Le sens du poil

Au lendemain des élections du 14 avril 2003, Bernard Landry avait invité les militants péquistes à suivre l'exemple du premier ministre britannique, Tony Blair, qui avait fait du vieux Labour Party un New Labour moderne et dynamique.

Bien entendu, il ne s'agissait pas de renoncer aux principes de la social-démocratie mais de les adapter à la réalité du troisième millénaire. Malgré la déconfiture de l'ADQ, il semblait clair que le vieux discours péquiste n'avait plus la cote. Même si Jean Charest avait soudainement découvert les «valeurs libérales» à la veille des élections, le PLQ l'avait aussi emporté en promettant une révision en profondeur du rôle de l'État.

À l'instar de M. Blair, M. Landry proposait donc à son parti de prendre le virage du pragmatisme.
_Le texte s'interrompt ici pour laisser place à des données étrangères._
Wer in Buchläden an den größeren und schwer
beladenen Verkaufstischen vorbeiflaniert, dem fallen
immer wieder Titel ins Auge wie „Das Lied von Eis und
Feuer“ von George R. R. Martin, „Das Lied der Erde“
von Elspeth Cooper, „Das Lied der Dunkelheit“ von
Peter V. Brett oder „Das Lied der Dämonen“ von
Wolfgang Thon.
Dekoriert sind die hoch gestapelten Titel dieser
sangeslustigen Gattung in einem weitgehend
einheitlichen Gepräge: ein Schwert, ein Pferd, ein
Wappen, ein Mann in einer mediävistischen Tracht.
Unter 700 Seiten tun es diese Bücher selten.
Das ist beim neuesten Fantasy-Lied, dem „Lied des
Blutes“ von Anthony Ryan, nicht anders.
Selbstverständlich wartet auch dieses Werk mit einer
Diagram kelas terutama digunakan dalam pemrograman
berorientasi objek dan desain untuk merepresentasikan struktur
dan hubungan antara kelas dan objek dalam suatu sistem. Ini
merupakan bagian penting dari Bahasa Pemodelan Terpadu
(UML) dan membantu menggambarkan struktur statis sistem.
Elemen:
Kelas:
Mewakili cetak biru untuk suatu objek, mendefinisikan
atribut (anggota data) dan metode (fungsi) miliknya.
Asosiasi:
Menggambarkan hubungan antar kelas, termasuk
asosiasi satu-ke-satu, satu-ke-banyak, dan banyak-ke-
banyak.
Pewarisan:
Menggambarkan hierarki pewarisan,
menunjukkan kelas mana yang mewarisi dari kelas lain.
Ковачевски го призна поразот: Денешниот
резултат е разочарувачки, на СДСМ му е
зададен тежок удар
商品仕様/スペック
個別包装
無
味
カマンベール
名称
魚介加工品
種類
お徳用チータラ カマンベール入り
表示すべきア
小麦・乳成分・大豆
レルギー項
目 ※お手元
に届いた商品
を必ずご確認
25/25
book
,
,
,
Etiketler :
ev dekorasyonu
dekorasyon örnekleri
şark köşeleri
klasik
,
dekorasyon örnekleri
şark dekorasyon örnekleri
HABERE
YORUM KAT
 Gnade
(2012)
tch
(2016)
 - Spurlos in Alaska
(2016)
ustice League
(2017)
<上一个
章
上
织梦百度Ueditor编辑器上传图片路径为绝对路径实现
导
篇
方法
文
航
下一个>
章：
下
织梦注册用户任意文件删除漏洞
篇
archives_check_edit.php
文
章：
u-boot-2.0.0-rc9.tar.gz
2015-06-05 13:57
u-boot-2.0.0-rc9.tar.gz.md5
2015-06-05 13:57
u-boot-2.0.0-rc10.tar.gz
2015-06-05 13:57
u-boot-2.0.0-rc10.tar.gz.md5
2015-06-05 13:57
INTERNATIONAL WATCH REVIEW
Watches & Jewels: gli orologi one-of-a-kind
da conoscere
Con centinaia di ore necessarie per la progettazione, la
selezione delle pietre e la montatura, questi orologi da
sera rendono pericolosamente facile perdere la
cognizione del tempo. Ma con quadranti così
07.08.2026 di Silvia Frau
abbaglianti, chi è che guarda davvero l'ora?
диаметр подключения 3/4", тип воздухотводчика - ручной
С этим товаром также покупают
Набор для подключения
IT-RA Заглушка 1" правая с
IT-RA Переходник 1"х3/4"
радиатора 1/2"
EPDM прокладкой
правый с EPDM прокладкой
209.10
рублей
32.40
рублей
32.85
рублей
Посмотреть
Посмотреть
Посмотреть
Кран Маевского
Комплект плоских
Pour un peu, il aurait réhabilité son ancien président du Conseil du trésor, Joseph Facal, dont le rapport, qui proposait déjà un sérieux dégraissage de l'appareil gouvernemental, avait été promptement tabletté à la veille de la campagne.

À compter du moment où M. Landry a décidé de demeurer en poste, ces velléités de recentrage n'ont pas résisté à la «saison des idées». Les membres de son entourage qui l'encourageaient en ce sens ont fini par quitter. Il n'était plus question de heurter les militants qui allaient décider de son avenir en bazardant leurs rêves de jeunesse.

Si, de loin en loin, le chef du PQ évoquait encore Tony Blair, c'était simplement pour expliquer que les fonds publics ne serviraient pas plus à promouvoir la souveraineté que le gouvernement travailliste ne les avait utilisés pour démontrer les avantages d'une éventuelle adhésion de la Grande-Bretagne à l'Union européenne.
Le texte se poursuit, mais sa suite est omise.